C.H. Becker led the college during its period of most rapid growth, during the
1940s-1960s. When he retired in 1964, after 19 years in office, he told the
editor of the campus newspaper, The Wartburg Trumpet, that he had not
been permitted to borrow money for buildings during most of his tenure.

In that conversation, Becker said, “I remember how we struggled to find the
funds for new construction. We had to have the funds in hand. The American
Lutheran Church (which owned the college in those years) required cash on
the barrelhead.” He explained that when the college decided to build Knights
Gymnasium (which occupied some of the space where The W stands today),
“The costs overran the amount of money we knew we had in hand. We had to
go back to the drawing board and come up with a bare-bones version of the
building before they’d let us put it up.”
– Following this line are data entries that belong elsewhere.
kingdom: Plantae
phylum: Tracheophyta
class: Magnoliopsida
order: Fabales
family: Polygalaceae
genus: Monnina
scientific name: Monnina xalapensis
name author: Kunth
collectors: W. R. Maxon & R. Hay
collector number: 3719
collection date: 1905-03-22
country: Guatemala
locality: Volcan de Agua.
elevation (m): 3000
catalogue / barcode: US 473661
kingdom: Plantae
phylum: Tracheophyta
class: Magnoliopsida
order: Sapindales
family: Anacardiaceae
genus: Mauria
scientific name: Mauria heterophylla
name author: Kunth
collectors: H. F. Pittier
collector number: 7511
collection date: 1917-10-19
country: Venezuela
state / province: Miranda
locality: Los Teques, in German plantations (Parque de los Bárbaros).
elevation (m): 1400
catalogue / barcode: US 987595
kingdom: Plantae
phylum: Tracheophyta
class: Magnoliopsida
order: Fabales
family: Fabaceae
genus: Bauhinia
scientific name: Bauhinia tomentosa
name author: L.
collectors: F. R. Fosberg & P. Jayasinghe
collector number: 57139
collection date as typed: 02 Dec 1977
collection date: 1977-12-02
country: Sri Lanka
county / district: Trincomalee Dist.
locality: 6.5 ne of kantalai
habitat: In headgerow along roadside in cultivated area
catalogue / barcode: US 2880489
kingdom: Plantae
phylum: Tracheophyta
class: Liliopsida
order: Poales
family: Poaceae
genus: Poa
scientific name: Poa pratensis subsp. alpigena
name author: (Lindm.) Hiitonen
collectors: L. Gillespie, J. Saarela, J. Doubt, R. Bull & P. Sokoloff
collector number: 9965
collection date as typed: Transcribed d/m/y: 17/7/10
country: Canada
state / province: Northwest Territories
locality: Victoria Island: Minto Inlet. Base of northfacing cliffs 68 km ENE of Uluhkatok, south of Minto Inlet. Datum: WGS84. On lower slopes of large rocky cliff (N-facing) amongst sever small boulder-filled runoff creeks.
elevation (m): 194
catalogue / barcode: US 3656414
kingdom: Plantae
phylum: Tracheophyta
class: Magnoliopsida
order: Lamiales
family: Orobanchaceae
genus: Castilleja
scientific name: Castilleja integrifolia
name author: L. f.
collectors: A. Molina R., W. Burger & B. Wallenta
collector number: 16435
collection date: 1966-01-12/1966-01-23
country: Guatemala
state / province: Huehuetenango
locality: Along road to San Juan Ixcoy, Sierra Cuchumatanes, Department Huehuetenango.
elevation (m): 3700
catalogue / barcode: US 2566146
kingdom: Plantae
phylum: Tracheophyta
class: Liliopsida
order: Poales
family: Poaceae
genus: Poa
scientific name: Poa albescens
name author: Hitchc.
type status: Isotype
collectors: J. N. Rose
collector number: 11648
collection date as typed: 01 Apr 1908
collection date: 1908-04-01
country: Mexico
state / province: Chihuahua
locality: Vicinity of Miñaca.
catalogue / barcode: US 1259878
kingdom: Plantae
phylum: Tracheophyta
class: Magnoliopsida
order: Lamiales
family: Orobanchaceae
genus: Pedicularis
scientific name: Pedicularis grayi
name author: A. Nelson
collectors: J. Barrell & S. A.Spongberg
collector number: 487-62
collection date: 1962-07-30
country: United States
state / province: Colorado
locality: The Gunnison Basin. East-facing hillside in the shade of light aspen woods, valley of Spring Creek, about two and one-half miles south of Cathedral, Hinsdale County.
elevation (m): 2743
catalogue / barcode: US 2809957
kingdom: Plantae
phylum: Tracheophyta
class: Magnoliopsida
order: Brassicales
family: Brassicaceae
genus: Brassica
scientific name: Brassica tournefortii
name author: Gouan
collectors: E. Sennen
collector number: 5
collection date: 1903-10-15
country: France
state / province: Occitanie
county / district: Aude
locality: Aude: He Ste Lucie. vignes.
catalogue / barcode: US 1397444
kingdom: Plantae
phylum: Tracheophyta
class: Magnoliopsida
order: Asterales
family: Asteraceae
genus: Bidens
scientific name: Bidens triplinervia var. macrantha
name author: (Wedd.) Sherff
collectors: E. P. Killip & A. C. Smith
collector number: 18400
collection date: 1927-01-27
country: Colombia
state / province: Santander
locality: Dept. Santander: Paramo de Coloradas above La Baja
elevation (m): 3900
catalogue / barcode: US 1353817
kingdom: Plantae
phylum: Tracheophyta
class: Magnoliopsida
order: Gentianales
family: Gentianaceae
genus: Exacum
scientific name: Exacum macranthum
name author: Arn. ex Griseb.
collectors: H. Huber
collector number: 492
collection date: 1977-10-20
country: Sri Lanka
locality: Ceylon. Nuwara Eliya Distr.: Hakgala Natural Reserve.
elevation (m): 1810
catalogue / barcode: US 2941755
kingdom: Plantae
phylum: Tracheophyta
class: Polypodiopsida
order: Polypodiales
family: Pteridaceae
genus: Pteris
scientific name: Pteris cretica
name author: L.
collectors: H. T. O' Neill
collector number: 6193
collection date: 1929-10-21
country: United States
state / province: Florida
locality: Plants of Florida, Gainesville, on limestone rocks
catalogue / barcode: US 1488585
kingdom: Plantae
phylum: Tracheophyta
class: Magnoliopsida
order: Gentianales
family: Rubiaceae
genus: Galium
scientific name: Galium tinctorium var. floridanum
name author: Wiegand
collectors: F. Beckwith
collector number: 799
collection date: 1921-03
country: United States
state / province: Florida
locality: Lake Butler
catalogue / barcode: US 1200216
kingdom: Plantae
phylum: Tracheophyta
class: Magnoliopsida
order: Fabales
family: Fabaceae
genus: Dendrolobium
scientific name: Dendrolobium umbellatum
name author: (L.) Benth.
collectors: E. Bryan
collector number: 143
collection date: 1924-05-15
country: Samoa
What did Wartburg and Waverly get for $31 million dollars? The W includes a
natatorium with lap pool, hot tub, and vortex; a recreation pool with water
slide; a climbing wall; an aerobics room; jogging track; racquetball courts;
basketball scrimmage courts; an athletic training room; and a basketball
arena where the college teams compete in conference matches.

In addition, the facility features a restaurant and a child care center. Massage
therapy is available.

Programs include “walk and talk” for seniors (which includes a weekly blood
pressure check); weight management for women; dance classes; “Junior Fit
Club” for kids ages 8-13; and an entire range of fitness classes.

Langel supervises a staff of eight, including a director of wellness health
promotion, director for fitness, and director for aquatics.